Endpoint assessment of recombinase polymerase amplification assay using real-time PCR machine. Panel A, B, C, D, and F: Dilution of plasmids from 103, 102, 101, 100, and 10-1; Panel E, Negative control.

In comparison to the other isothermal detection method, the RPA assay was observed to be more sensitive. Based on our previous report for loop-mediated isothermal amplification (LAMP) detection of P. knowlesi, the limit of detection of LAMP was 10 copies.11 In 2016, using AMA-1 as the target gene, Lau et al.12 furthered their investigation of LAMP detection with five human malaria parasites (including P. knowlesi, P. ovale, P. vivax, P. falciparum, and P. malariae), finding that the limit of detection for P. knowlesi still remained as 10 copies. However, both of the LAMP detection assays of P. knowlesi presented 100% specificity, which was same as our findings in the present study.

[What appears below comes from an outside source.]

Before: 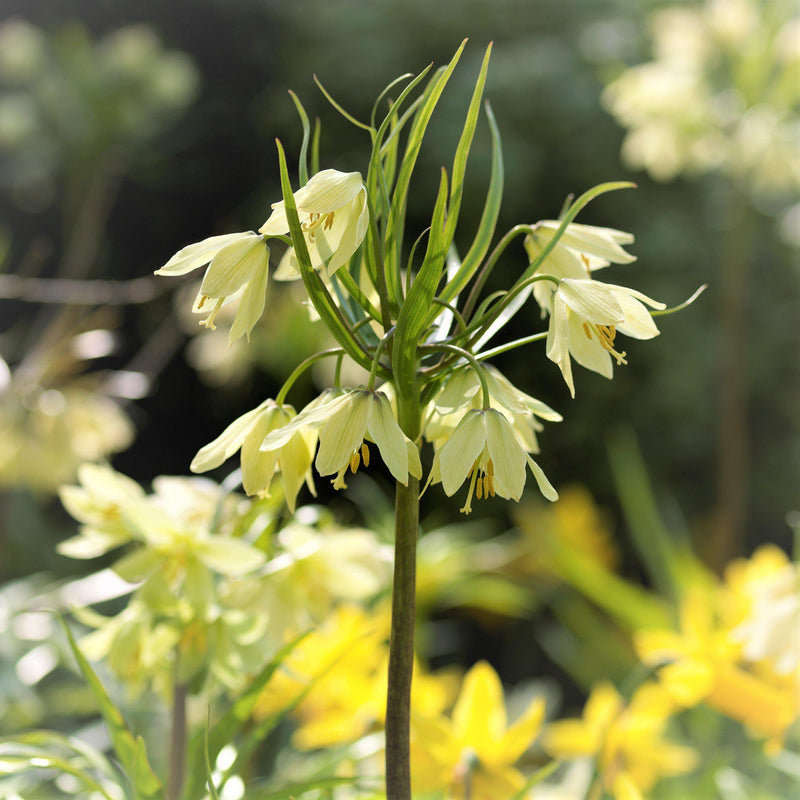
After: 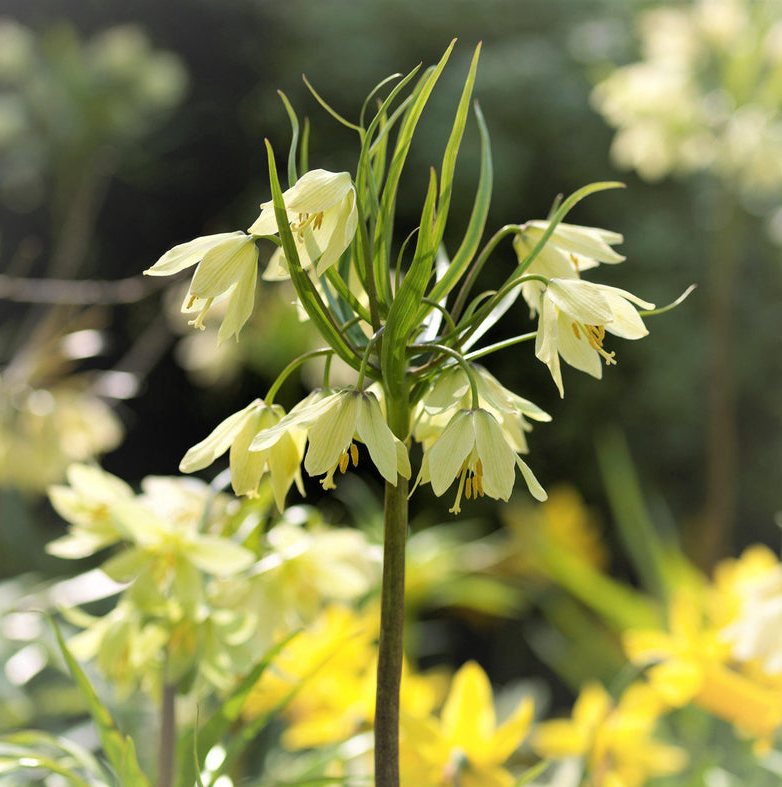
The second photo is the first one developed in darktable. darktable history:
crop and rotate: left 1.435%, right 0.707%, bottom 1.538%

Here, we were able to amplify P. knowlesi samples with incubation at both temperatures of 37°C and 30°C using either a real-time PCR machine or a shaking incubator. Besides this, the technology is able to amplify RNA in addition to DNA.8,10,13 RPA is quick—an RPA product was amplified in this study within 20 minutes. This is more advantageous than conventional methods, such as standard PCR and microscopy. As it is understood that both PCR and RPA methods are able to determine a very low concentration of template, RPA is still considered the ideal approach as PCR amplification requires more time. Moreover, even though microscopy has always been the gold standard for malaria diagnosis, this technique requires experienced personnel to examine the slides. Thus, the RPA method is able to facilitate malaria diagnosis without a microscope or veteran microscopist.

However, there are still certain limitations to this technology. The main issue is cross contamination, which did occur in this study occasionally. Usually, contamination arose when the tube was opened outside of a sterile environment. Hence, strong pipetting practices are the best way to overcome this problem. Having different sets of pipettes can be thought of as another way to reduce the issue of contamination.

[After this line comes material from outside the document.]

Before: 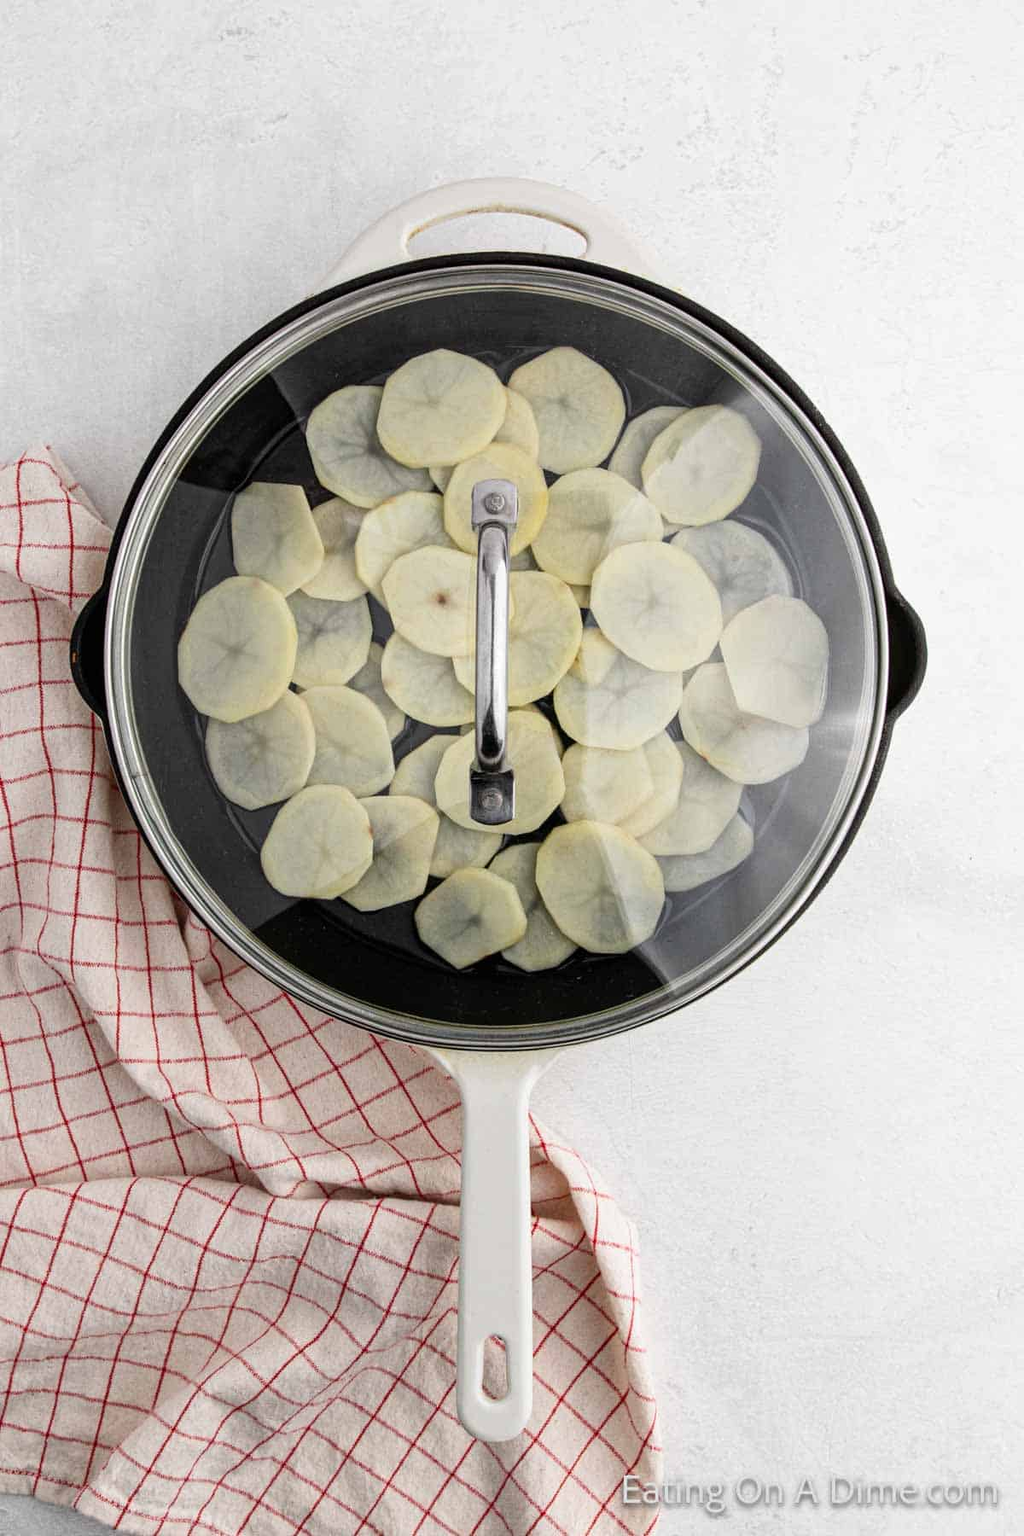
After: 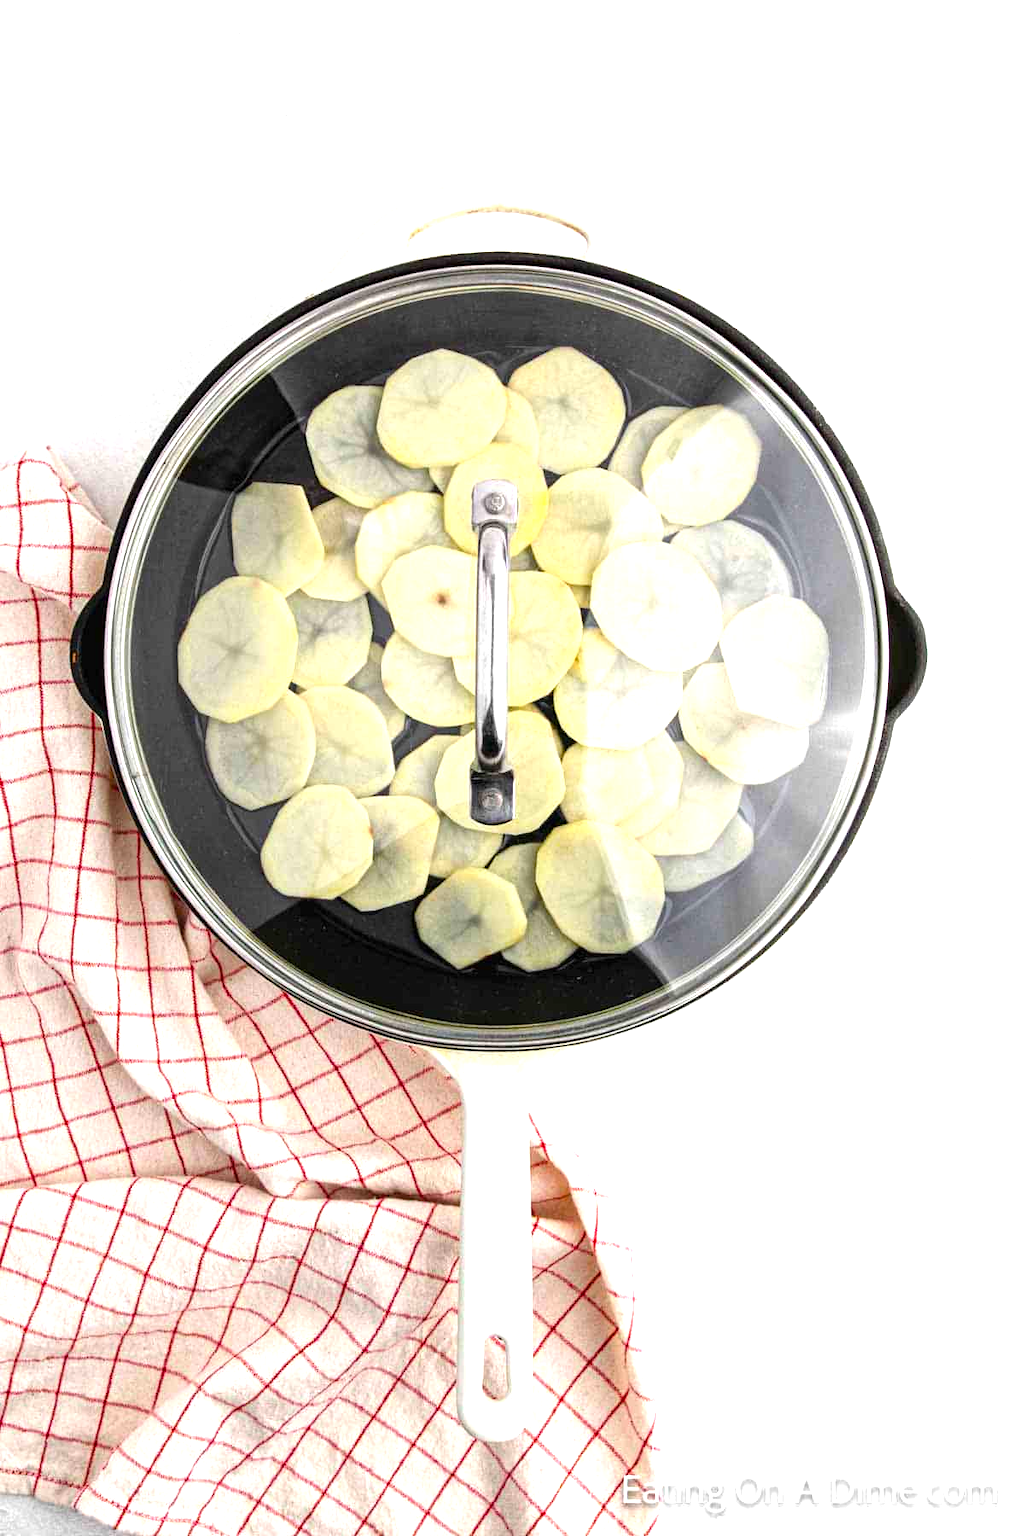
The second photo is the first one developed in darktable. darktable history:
color balance rgb: perceptual saturation grading › global saturation 25.475%, global vibrance 15.19%
exposure: black level correction 0, exposure 1.001 EV, compensate highlight preservation false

In conclusion, as there is an inability of existing diagnosis tools to discern most infectious diseases, nucleic acid amplification methods are always recommended. In this study, we propose RPA assay as an important molecular tool for malaria diagnosis. There is no requirement for expensive equipment or high-temperature incubation. Seeing that the results of RPA can be obtained within 20 minutes, it would be useful for clinicians when treating patients. Ultimately, based on the numerous advantages of the RPA method, RPA is highly advised to be used in a variety of the world’s major infectious diseases. Further, RPA is also a potential technique to be developed as a point-of-care molecular diagnostic tool for P. knowlesi infections as well as other infectious diseases.